START RECORDS SUPPLIED

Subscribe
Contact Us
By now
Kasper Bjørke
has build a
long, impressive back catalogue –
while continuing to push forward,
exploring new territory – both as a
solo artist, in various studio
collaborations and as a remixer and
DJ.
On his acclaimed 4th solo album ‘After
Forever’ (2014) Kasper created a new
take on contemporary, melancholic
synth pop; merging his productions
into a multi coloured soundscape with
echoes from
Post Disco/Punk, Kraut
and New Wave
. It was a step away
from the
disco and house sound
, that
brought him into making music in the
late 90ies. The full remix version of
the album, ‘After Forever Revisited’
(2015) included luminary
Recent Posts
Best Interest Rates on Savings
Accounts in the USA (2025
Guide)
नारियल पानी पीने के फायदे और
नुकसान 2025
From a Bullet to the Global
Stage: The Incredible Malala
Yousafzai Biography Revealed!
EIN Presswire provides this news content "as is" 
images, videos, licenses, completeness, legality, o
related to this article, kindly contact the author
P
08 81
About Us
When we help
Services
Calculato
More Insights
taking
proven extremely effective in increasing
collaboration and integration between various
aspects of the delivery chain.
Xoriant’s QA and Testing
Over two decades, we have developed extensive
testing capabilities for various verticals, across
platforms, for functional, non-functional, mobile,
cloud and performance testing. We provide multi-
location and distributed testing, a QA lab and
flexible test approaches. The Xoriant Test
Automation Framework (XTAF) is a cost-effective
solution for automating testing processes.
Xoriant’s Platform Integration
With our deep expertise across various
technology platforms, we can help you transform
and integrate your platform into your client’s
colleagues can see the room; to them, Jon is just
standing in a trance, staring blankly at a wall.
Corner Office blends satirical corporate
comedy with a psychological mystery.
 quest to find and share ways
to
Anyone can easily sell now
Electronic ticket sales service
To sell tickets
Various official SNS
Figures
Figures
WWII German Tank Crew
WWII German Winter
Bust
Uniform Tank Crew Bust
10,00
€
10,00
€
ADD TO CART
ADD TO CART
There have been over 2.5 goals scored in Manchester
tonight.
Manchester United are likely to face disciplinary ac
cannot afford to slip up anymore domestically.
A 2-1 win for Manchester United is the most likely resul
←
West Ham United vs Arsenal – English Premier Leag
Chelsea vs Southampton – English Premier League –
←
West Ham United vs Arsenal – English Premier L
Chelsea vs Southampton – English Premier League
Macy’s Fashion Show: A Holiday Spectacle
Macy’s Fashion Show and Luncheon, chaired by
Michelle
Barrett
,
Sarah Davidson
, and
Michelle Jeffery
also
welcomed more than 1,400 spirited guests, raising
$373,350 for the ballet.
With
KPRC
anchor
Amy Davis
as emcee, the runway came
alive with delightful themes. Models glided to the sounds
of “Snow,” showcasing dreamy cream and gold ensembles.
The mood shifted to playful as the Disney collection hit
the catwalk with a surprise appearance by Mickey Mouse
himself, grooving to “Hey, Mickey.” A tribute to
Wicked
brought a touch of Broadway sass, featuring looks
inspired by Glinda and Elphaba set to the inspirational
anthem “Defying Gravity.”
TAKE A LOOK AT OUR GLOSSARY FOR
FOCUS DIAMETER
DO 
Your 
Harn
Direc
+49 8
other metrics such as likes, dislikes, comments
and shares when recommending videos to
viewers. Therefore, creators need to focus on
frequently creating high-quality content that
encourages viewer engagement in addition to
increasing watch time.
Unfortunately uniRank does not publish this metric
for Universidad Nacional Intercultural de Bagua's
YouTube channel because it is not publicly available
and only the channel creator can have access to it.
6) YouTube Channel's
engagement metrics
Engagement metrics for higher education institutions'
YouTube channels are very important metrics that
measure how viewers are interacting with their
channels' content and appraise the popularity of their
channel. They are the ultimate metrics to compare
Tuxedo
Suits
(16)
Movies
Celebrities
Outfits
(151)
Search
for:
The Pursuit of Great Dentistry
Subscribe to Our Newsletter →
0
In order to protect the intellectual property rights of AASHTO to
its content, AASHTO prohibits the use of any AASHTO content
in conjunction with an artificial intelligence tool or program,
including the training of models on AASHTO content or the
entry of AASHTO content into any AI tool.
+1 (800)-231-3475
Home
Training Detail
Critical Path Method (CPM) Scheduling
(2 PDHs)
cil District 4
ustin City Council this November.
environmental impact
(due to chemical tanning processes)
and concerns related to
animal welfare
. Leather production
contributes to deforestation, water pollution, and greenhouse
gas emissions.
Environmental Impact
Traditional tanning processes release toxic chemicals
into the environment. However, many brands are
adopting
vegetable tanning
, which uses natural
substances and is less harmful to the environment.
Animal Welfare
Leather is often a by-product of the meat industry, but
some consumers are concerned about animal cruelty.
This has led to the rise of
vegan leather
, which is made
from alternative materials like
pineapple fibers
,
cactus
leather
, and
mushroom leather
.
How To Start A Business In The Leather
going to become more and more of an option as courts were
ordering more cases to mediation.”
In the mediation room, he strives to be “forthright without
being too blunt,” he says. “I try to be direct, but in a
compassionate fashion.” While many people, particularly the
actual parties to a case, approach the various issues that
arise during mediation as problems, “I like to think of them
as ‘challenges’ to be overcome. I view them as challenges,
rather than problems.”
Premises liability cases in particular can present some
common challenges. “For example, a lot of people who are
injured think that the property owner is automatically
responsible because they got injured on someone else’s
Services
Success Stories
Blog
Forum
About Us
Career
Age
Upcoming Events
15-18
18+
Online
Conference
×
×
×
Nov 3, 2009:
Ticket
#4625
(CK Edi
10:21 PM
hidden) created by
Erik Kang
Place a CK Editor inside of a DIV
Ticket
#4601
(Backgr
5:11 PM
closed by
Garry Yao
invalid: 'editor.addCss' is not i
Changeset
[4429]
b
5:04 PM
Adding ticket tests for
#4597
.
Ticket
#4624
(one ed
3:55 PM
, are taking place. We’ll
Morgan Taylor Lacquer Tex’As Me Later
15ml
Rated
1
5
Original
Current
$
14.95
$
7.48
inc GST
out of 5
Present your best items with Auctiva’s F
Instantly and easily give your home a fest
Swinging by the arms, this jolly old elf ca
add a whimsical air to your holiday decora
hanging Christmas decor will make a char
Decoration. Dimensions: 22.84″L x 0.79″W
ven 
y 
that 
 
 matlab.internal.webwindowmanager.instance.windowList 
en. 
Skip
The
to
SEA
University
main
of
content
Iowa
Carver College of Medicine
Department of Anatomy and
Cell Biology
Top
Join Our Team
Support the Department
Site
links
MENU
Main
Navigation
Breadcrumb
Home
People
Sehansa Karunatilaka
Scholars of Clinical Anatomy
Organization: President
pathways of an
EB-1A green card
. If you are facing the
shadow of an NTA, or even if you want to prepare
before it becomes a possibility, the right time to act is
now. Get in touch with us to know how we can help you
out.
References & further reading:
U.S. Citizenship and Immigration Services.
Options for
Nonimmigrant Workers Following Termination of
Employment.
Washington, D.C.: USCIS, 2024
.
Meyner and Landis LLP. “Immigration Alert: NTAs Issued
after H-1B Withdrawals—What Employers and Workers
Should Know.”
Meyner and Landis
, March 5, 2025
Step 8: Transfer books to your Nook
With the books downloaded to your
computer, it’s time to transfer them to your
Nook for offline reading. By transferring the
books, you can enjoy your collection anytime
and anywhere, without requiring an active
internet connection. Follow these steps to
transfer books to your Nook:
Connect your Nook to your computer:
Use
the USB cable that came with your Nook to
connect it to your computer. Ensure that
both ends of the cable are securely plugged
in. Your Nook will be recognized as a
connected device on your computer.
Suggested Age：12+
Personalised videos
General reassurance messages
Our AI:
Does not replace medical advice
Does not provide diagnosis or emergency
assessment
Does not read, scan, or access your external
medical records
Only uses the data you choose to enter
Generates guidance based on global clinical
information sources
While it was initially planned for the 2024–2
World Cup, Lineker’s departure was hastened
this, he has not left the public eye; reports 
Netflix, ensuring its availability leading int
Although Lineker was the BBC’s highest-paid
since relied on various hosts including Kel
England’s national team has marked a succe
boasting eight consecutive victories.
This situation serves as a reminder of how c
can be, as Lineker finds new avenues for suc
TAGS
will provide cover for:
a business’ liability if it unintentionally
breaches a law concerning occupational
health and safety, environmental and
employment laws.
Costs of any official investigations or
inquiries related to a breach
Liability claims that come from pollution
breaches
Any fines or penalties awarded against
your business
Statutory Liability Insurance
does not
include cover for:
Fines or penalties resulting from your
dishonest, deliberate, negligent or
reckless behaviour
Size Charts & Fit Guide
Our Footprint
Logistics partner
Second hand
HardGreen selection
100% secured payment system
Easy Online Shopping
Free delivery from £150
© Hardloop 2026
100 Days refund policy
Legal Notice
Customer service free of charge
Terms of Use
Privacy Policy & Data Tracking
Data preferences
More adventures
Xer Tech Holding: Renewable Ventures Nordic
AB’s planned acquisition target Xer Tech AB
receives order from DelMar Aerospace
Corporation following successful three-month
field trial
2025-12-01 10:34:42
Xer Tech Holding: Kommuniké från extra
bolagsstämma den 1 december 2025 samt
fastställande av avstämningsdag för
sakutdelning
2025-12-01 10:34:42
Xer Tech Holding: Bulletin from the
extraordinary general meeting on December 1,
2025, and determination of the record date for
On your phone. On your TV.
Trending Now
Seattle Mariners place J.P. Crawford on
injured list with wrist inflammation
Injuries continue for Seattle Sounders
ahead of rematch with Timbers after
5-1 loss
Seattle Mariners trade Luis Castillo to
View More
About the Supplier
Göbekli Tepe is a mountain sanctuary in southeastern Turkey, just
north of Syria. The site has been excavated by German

END RECORDS SUPPLIED

- **WHAT IS BEING ASKED**: Filtering the entries above by the word "uses", copy each line that matches.

- **OUTPUT BELOW**:
, which uses natural
Only uses the data you choose to enter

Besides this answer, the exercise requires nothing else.